В последние годы я часто слышал вопрос: «Почему ваше поколение сорокалетних начало писать о войне через двенадцать — пятнадцать лет после наступления мира?»
И действительно, через двенадцать лет после окончания войны длительное затишье прервалось, и начался новый этап развития военной прозы, если можно ее так назвать. Одно за другим появлялись новые имена и новые книги о войне, вокруг которых начались и не прекращаются до сих пор дискуссии. Пришло в литературу молодое поколение писателей, мы его сейчас называем средним поколением, — это те, кто ушел на фронт, когда им было восемнадцать лет.
Почему же так долго это среднее поколение не трогало до мельчайших деталей знакомую тему? Ведь это были люди, которые все тяготы войны вынесли на своих плечах — от начала ее и до конца. Это были люди окопов, солдаты и офицеры; они сами ходили в атаки, стреляли по танкам, молча хоронили своих друзей, брали высотки, казавшиеся неприступными, своими руками чувствовали металлическую дрожь раскаленного пулемета, вдыхали чесночный запах немецкого тола и слышали, как остро и брызжуще вонзаются в бруствер осколки от разорвавшихся мин. Это было поколение фронтовиков, оно само все видело, чувствовало, знало.
Душевный опыт этих людей был насыщен до предела. Четыре года войны они прожили, не переводя дыхания, и, казалось, концентрация деталей, эпизодов, конфликтов. ощущений, потерь, образов солдат, пейзажей, запахов, разговоров, ненависти и любви была настолько густа и сильна после возвращения с фронта, что просто невозможно было все это организовать, ясно проявить главную мысль. Сотни сюжетов, судеб, характеров теснились в неостывшей памяти каждого. Недавнее было слишком горячо, слишком близко — детали вырастали до гигантских размеров, затмевая основное.

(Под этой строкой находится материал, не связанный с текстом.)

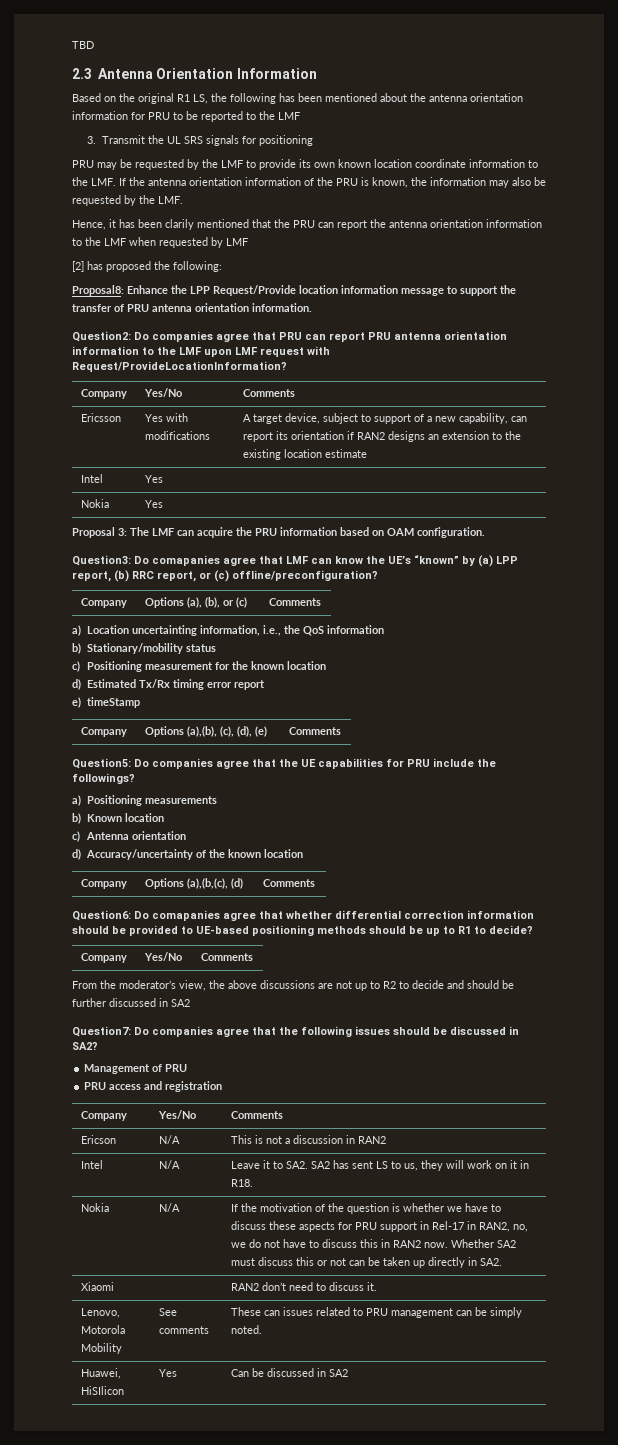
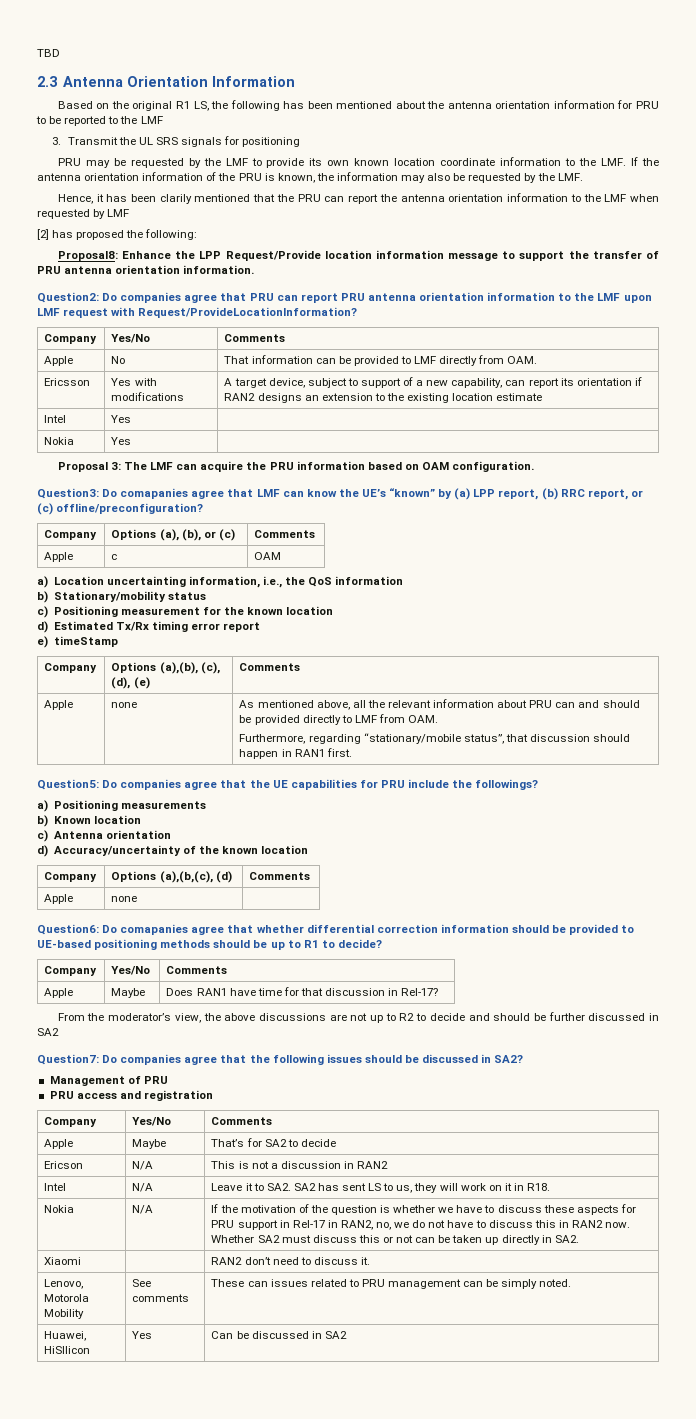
(295, 393) none -> [44,356,74,366] [111,356,126,364] [224,355,538,366] // Apple | No | That information can be provided to LMF directly from OAM.
(321, 602) none -> [44,552,74,562] [111,554,118,560] [254,552,282,560] // Apple | c | OAM
(341, 731) none -> [44,700,74,710] [111,702,138,708] [239,699,640,710] [239,714,439,725] [239,733,631,744] [239,748,352,759] // Apple | none | As mentioned above, all the relevant information about PRU can and should be provided directly to LMF from OAM. // Furthermore, regarding “stationary/mobile status”, that discussion should happen in RAN1 first.
(315, 883) none -> [44,894,74,904] [111,896,138,902] // Apple | none |
(253, 957) none -> [44,988,74,998] [111,988,146,998] [166,987,439,996] // Apple | Maybe | Does RAN1 have time for that discussion in Rel-17?
(283, 1115) none -> [44,1139,74,1149] [132,1139,167,1149] [211,1138,336,1147] // Apple | Maybe | That’s for SA2 to decide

И вот прошло много лет — все постепенно отстоялось. Время сделало выбор и отбор. И само время потребовало сказать о войне то, что еще не было сказано другими. Литература сосредоточилась на исследовании тончайших движений души, ее противоречивости и сложности. Но человек не может быть независим от истории. Война уже была историей, а мы — действующими лицами ее. И мы знали, что в несчастьях проявляется и взвешивается духовная ценность народа. Мы не боялись трагедий, мы писали о человеке, очутившемся в самой нечеловеческой обстановке. Мы искали в нем силы преодоления самого себя и в жестокие дни искали добро и пытались увидеть будущее. Мы изображали войну такой, какой она была.
Именно об этом и написал Богомолов два прекрасных рассказа — «Иван» и «Первая любовь». Я отношу их к одним из лучших рассказов о человеке в условиях фронта, ибо в них звучит та правда и нежность, которая всегда высекает в сердце читателя соучастие.
В рассказах Богомолова — биография поколения, в них много трагедийного, горького, но в трагедийности этой нет черной расслабленной безысходности, потерянных вех, натуралистического ужаса. Его рассказы освещены суровой интонацией военной молодости своего поколения, которое не любило черных красок, не верило в смерть и под свист пулеметных очередей жило ожиданием будущего. Писатель через много лет после окончания войны уже с высоты времени оглядывается на свою молодость, он хочет все вспомнить, и толчки памяти вызывают боль.
Погиб в подвалах гестапо Иван, герой одноименного! рассказа, мальчик-разведчик, почти ребенок по прожитой жизни и взрослый по ощущению мира, по опыту накаленной непримиримости; погибла в бою за высоту девушка-санинструктор, унося с собой зародившуюся жизнь; «она осталась там, где уже лазали бойцы похоронной команды», и девятнадцатилетний командир роты, взявший высоту, но потерявший свою первую любовь, готов ненавидеть солнце, вставшее в небе; «…если б я мог вернуть рассвет!.. Ведь всего два часа назад нас было трое…» Война отнимала и любовь, и надежды, и жизнь — она не жалела ни молодости, ни нежности, ни самых высоких чувств, ни гения. Этот рассказ «Первая любовь» особенно близок мне — и не потому, что он как-то перекликается с моей повестью «Последние залпы», а потому, что в чрезвычайно лаконичной форме Богомолов сумел сказать очень многое о войне, и по-своему, отлично от других.
Об этом рассказе мне говорили, правда немногие, что в нем давний и знакомый сюжет, знакомая ситуациям фронт, он и она. Но ведь искусство тогда становится искусством, когда в знакомом проступает незнакомое, и это уже становится открытием.
Но все-таки, может быть, в рассказах Богомолова звучит «окопная правда»? Может быть, он стоит на позиции «пятачка» и «взглядом из окопа» вспоминающе рассматривает «карту-двухверстку», а нам желательно было бы видеть «масштабное, широкое полотно», где все было бы закономерно и планомерно.